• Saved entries
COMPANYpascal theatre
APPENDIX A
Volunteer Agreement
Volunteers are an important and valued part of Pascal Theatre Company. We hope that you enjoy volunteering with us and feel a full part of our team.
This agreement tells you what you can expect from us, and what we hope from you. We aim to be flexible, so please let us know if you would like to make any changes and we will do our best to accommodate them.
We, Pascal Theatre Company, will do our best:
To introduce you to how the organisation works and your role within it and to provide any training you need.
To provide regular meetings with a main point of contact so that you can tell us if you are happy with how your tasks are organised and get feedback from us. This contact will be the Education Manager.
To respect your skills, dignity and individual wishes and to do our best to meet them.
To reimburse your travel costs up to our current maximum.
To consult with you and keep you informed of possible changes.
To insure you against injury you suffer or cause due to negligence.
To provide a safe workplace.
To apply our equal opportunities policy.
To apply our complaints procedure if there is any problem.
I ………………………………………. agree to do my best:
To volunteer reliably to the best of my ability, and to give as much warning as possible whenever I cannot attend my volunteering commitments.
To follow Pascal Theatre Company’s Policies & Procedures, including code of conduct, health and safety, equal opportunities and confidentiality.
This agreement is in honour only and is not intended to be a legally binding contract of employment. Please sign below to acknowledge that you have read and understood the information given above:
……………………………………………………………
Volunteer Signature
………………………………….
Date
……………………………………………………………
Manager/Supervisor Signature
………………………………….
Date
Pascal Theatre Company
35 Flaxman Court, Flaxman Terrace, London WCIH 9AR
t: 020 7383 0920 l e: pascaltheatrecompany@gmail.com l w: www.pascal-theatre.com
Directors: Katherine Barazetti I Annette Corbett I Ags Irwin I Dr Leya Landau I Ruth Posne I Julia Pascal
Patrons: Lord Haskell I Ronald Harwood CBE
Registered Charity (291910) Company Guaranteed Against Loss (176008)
---
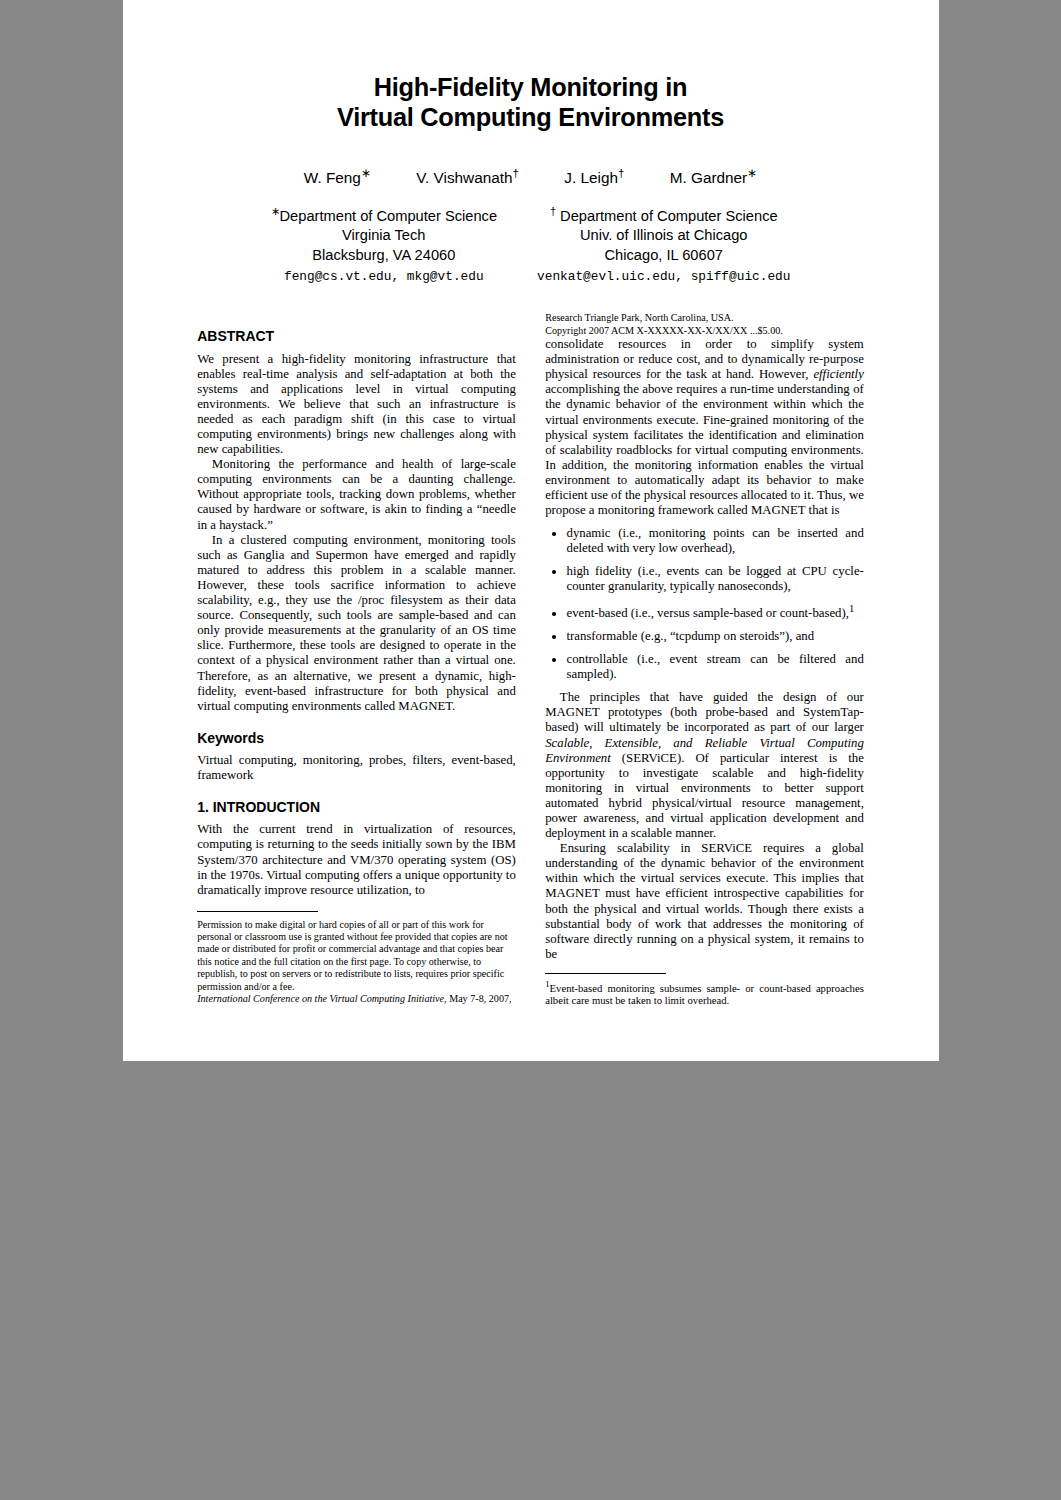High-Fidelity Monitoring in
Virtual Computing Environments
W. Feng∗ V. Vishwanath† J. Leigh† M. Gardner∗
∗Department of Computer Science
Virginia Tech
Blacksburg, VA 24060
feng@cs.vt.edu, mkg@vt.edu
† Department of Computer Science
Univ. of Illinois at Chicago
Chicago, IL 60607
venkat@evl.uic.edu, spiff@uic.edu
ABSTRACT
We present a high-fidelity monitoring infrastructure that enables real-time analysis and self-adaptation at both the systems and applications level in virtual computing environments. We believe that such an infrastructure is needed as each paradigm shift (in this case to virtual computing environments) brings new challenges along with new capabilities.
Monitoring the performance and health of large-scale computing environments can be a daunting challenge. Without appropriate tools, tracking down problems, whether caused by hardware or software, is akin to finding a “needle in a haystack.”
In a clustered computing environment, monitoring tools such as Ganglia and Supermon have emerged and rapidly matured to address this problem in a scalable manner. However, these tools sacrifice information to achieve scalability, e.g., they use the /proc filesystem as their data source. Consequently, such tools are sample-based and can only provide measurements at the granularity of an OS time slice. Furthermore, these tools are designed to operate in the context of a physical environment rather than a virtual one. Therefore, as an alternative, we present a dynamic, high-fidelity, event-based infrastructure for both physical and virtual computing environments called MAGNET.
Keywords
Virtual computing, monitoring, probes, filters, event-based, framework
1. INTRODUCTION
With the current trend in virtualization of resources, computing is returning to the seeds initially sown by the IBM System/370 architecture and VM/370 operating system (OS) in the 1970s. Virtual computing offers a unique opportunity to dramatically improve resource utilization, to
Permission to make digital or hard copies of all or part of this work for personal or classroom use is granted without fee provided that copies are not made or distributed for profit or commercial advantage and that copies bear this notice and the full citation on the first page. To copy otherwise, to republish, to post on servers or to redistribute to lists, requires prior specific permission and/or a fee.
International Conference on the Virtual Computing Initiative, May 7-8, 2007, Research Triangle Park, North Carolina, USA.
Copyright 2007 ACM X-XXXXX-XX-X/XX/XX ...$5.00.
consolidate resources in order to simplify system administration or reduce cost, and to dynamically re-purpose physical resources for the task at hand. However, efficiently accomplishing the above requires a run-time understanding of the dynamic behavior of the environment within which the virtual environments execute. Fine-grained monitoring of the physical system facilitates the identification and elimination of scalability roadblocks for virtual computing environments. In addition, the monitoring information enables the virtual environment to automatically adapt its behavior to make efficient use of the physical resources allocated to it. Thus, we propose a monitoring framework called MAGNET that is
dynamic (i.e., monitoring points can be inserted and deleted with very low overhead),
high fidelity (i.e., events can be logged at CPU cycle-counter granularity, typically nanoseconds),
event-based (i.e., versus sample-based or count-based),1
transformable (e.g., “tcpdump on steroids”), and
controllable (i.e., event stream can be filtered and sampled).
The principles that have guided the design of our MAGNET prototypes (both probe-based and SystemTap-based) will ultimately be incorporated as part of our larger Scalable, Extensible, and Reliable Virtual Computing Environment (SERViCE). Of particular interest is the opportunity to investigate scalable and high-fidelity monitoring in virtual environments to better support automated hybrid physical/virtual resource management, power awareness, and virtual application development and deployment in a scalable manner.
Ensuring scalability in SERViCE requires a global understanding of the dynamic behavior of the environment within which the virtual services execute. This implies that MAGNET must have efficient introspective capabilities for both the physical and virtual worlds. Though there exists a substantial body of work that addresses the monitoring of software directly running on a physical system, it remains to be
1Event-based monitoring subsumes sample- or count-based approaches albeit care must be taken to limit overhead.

• Work item
Return, word for word, the lines of the data above from the line with "dynamic (i.e., monitoring" through the line with "1Event-based monitoring subsumes", inclusive.

• Answer below
dynamic (i.e., monitoring points can be inserted and deleted with very low overhead),
high fidelity (i.e., events can be logged at CPU cycle-counter granularity, typically nanoseconds),
event-based (i.e., versus sample-based or count-based),1
transformable (e.g., “tcpdump on steroids”), and
controllable (i.e., event stream can be filtered and sampled).
The principles that have guided the design of our MAGNET prototypes (both probe-based and SystemTap-based) will ultimately be incorporated as part of our larger Scalable, Extensible, and Reliable Virtual Computing Environment (SERViCE). Of particular interest is the opportunity to investigate scalable and high-fidelity monitoring in virtual environments to better support automated hybrid physical/virtual resource management, power awareness, and virtual application development and deployment in a scalable manner.
Ensuring scalability in SERViCE requires a global understanding of the dynamic behavior of the environment within which the virtual services execute. This implies that MAGNET must have efficient introspective capabilities for both the physical and virtual worlds. Though there exists a substantial body of work that addresses the monitoring of software directly running on a physical system, it remains to be
1Event-based monitoring subsumes sample- or count-based approaches albeit care must be taken to limit overhead.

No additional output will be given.